Reprinted with permission of McGill University's Office for Science and Society. The original article can be found here.
Ever step on a rusty nail? It was, in all likelihood, rapidly followed by your parents dragging you to the doctor’s office for a painful (but safe!) tetanus shot. The memory of my first tetanus shot is preceded by an exploring an abandoned barn and getting cut by a stray wire fence. If it had happened in my own home it wouldn’t have even deserved a band-aid, but the threat of rust sent us to the doctor's office.
But it turns out that injuries caused by rusty objects aren’t any worse than injuries caused by any other discarded object.
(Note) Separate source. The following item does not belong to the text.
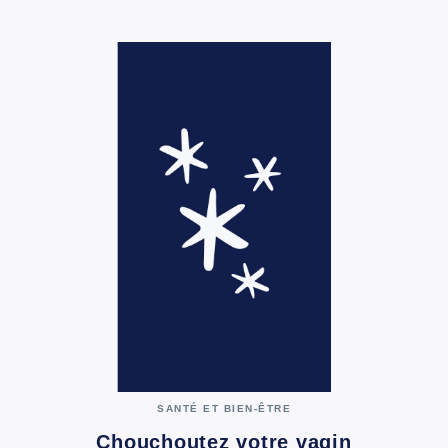
SANTÉ ET BIEN-ÊTRE
Chouchoutez votre vagin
Tetanus, or lockjaw, is a bacterial infection caused by Clostridium tetani, an extremely hardy rod-shaped bacterium found in animal digestive tracts and soil worldwide. Tetanus is fatal in about 10% of cases but causes muscle spasms, fever and trouble swallowing in all cases.
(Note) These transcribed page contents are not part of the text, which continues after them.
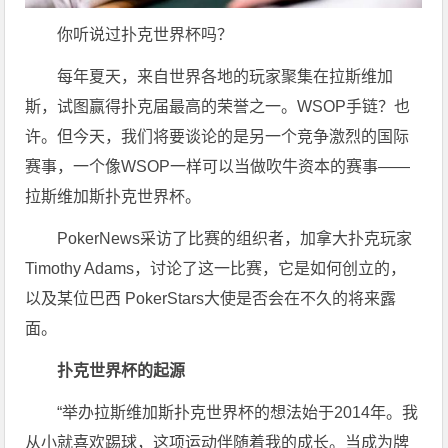
你听说过扑克世界杯吗？
每年夏天，来自世界各地的玩家聚集在拉斯维加
斯，试图赢得扑克届最高的荣誉之一。WSOP手链？也
许。但今天，我们将要谈论的是另一个竞争激烈的国际
赛事，一个像WSOP一样可以当做吹牛资本的赛事——
拉斯维加斯扑克世界杯。
PokerNews采访了比赛的组织者，加拿大扑克玩家
Timothy Adams，讨论了这一比赛，它是如何创立的，
以及某位巴西 PokerStars大使是否会在不久的将来露
面。
扑克世界杯的起源
“举办拉斯维加斯扑克世界杯的想法始于2014年。我
从小就喜欢踢球，这项运动伴随着我的成长。当成为牌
The reason we associate tetanus with rust is because it’s often found in soil that’s rich in organic material like manure or dead leaves. Old houses, cars or other discarded items left in nature for long enough will rust (if they’re metal) and collect bacteria like Clostridium tetani, but the relationship between rust and tetanus-causing bacteria is purely correlative, not causative. Humans can be exposed to Clostridium tetani in a variety of non-rusty ways, such as when cleaning animal cages, when bitten by infected animals, or if exposed to contaminated heroin.
So if your skin is pierced from anything from your own kitchen knife to a rusty gnarled screw, or if you begin working on a farm, it's worth making sure that your tetanus shot is up to date. After all, (in Canada at least) it's free and lasts an entire decade.